• Data section
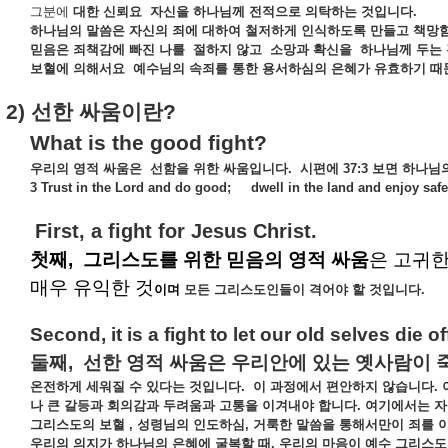
그분에
대한
신뢰요
자신을
하나님께
전적으로
의탁하는
것입니다
.
하나님의
말씀은
자신의
죄에
대하여
철저하게
인식하도록
만들고
책망
믿음은
죄책감에
빠진
나를
절하지
않고
소망과
확신을
하나님께
두는
보혈에
의해서요
예수님의
속죄를
통한
용서하심의
은혜가
유효하기
때
2)
선한
싸움이란
?
What is the good fight?
우리의
영적
싸움은
선함을
위한
싸움입니다
.
시편에
37:3
보면
하나님
3 Trust in the Lord and do good;
dwell in the land and enjoy safe
First, a fight for Jesus Christ.
첫째
,
그리스도를
위한
믿음의
영적
싸움
은
고귀
매우
유익한
것
이며
모든
그리스도인들이
격어야
할
것입니다
.
Second, it is a fight to let our old selves die
둘째
,
선한
영적
싸움은
우리안에
있는
옛사람이
온전하게
세워질
수
있다는
것입니다
.
이
과정에서
편안하지
않습니다
.
나
큰
갈등과
회의감과
두려움과
고통을
이겨내야
합니다
.
여기에서는
자
그리스도의
보혈
,
성령님의
인도하심
,
거룩한
말씀을
통해서만이
죄를
우리의
의지가
하나님의
은혜에
굴복할
때
,
우리의
마음이
예수
그리스도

• Task statement
Identify every line above with the string "good" in it. Copy those lines.

• Reply to the exercise
What is the good fight?
3 Trust in the Lord and do good;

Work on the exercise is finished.